--- PROVIDED PASSAGE Enclosed Below ---

Alone Time

Here in Senegal, there is no such thing as “alone time.” Culturally, it is not necessary to have a slot of the day allocated for privacy, even at bedtime. Rooms, meals, and clothing are shared with multiple family members. If you want to take a nap, go ahead and lay down on a mat outside. If you want to read or study, sit in a corner of the compound and people will let you be, but you will not be hidden. One’s laughter, frustrations, and embarrassments are public – not in the sense of being available for visual consumption by strangers, but in the sense of them not being something to hide from one’s family.

It is amusing to me that just months ago, I was living in New York fantasizing about the quintessential single-girl’s paradise: the one-bedroom apartment. Being an introvert, I feel I thrive on independence, on having a few nights a week completely to myself, while maintaining an outside circle of friends and work. How satisfying to come home after a busy day, pore over the MenuPages website, order some Indian food for delivery, finish off the bottle of wine in the refrigerator, and pop in the next Netflix DVD waiting on top of the television, all the while decompressing in delicious lonerism. Sure, I like to socialize, but I find true satisfaction in solitude. I have always been that way. Selfish or not, it’s difficult for me to be around other people constantly, much less receive a constant stream of attention.

--- End of Enclosed PROVIDED PASSAGE ---
--- DATA SUPPLIED Enclosed Below ---

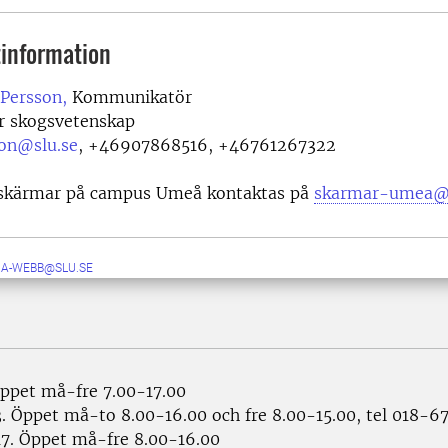
information
 Persson,
Kommunikatör
ör skogsvetenskap
son@slu.se
,
+46907868516, +46761267322
skärmar på campus Umeå kontaktas på
skarmar-umea@s
RA-WEBB@SLU.SE
ppet må-fre 7.00-17.00
. Öppet må-to 8.00-16.00 och fre 8.00-15.00, tel 018-6
7. Öppet må-fre 8.00-16.00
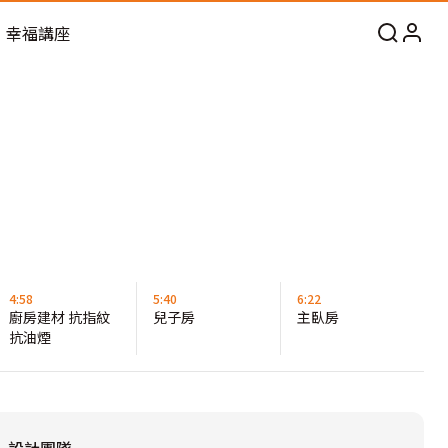
幸福講座
4:58
5:40
6:22
廚房建材 抗指紋
兒子房
主臥房
抗油煙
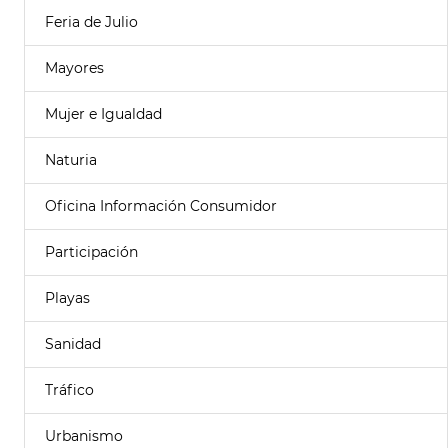
Feria de Julio
Mayores
Mujer e Igualdad
Naturia
Oficina Información Consumidor
Participación
Playas
Sanidad
Tráfico
Urbanismo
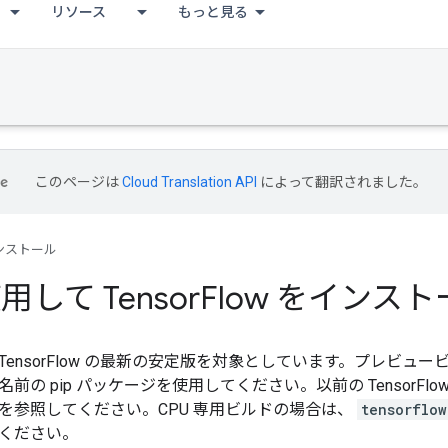
リソース
もっと見る
このページは
Cloud Translation API
によって翻訳されました。
ンストール
使用して Tensor
Flow をインス
ensorFlow の最新の安定版を対象としています。プレビュー
名前の pip パッケージを使用してください。以前の TensorF
を参照してください。CPU 専用ビルドの場合は、
tensorflo
ください。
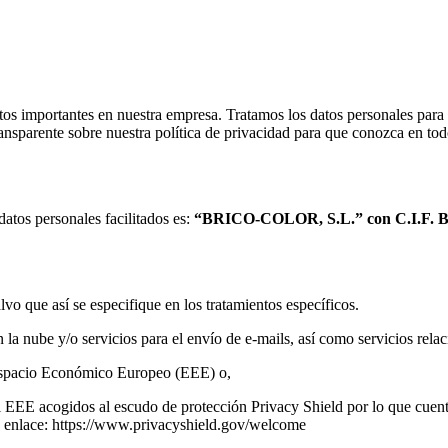
Atención personalizada en Español, Català, English, Français y Deutsch
tos importantes en nuestra empresa. Tratamos los datos personales para 
nsparente sobre nuestra política de privacidad para que conozca en todo
datos personales facilitados es:
“BRICO-COLOR, S.L.” con C.I.F. B-53
lvo que así se especifique en los tratamientos específicos.
la nube y/o servicios para el envío de e-mails, así como servicios relac
 Espacio Económico Europeo (EEE) o,
el EEE acogidos al escudo de protección Privacy Shield por lo que cuen
te enlace: https://www.privacyshield.gov/welcome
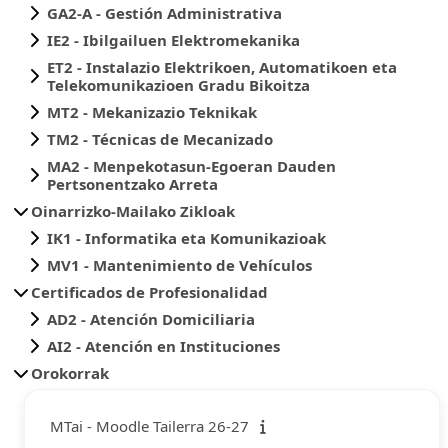
GA2-A - Gestión Administrativa
IE2 - Ibilgailuen Elektromekanika
ET2 - Instalazio Elektrikoen, Automatikoen eta
Telekomunikazioen Gradu Bikoitza
MT2 - Mekanizazio Teknikak
TM2 - Técnicas de Mecanizado
MA2 - Menpekotasun-Egoeran Dauden
Pertsonentzako Arreta
Oinarrizko-Mailako Zikloak
IK1 - Informatika eta Komunikazioak
MV1 - Mantenimiento de Vehículos
Certificados de Profesionalidad
AD2 - Atención Domiciliaria
AI2 - Atención en Instituciones
Orokorrak
MTai - Moodle Tailerra 26-27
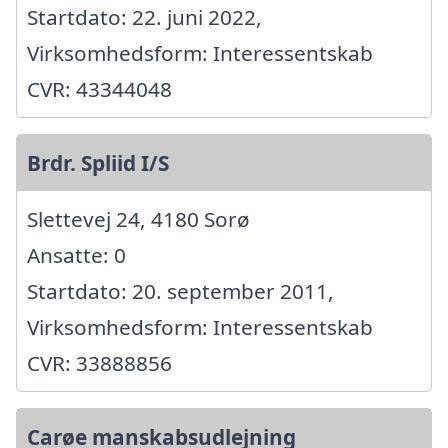
Startdato: 22. juni 2022,
Virksomhedsform: Interessentskab
CVR: 43344048
Brdr. Spliid I/S
Slettevej 24, 4180 Sorø
Ansatte: 0
Startdato: 20. september 2011,
Virksomhedsform: Interessentskab
CVR: 33888856
Carøe manskabsudlejning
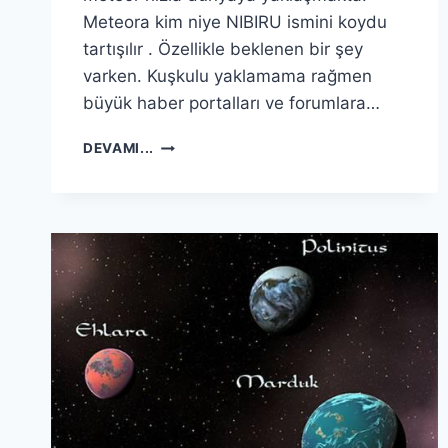
Meteora kim niye NIBIRU ismini koydu
tartışılır . Özellikle beklenen bir şey
varken. Kuşkulu yaklamama rağmen
büyük haber portalları ve forumlara…
NIBIRU
DEVAMI...
GÖRÜNDÜ
:
BU
BAŞLIK
IÇIN
BEKLEYEN
MILYONLAR
VAR…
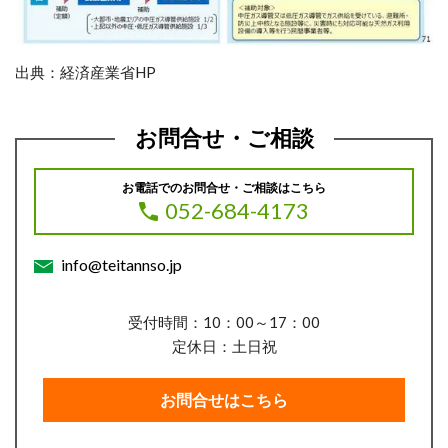
出典：経済産業省HP
お問合せ・ご相談
お電話でのお問合せ・ご相談はこちら
052-684-4173
info@teitannso.jp
受付時間：10：00～17：00
定休日：土日祝
お問合せはこちら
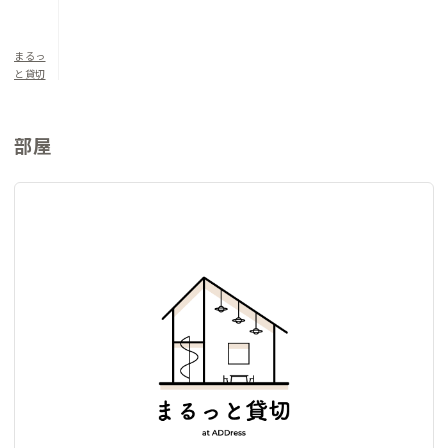
洋室2 セミダブルベッド×2 定員2名
まるっ
と貸切
部屋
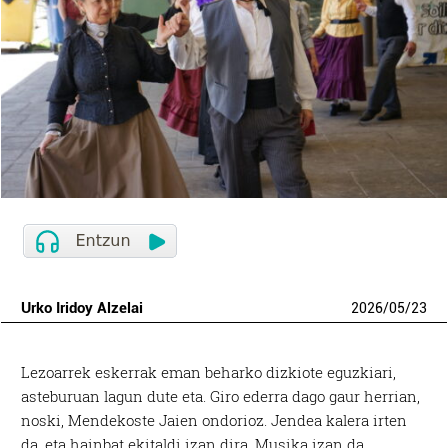
Urko Iridoy Alzelai
2026
/
05
/
23
Lezoarrek eskerrak eman beharko dizkiote eguzkiari,
asteburuan lagun dute eta. Giro ederra dago gaur herrian,
noski, Mendekoste Jaien ondorioz. Jendea kalera irten
da, eta hainbat ekitaldi izan dira. Musika izan da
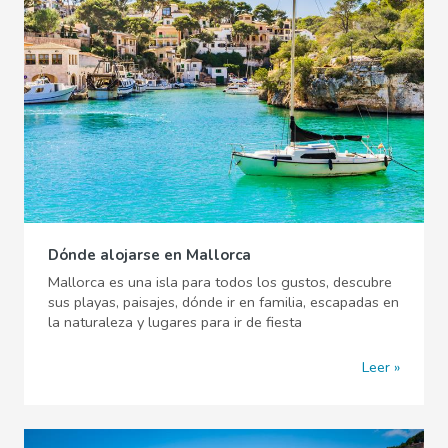
Dónde alojarse en Mallorca
Mallorca es una isla para todos los gustos, descubre
sus playas, paisajes, dónde ir en familia, escapadas en
la naturaleza y lugares para ir de fiesta
Leer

--- End of Enclosed DATA SUPPLIED ---

◆ WORK INSTRUCTIONS
According to the passage about alone time, which things are shared with multiple family members in Senegal? List them. These lines have no connection to the passage about alone time.

◆ EXERCISE RESPONSE
Rooms, meals, and clothing.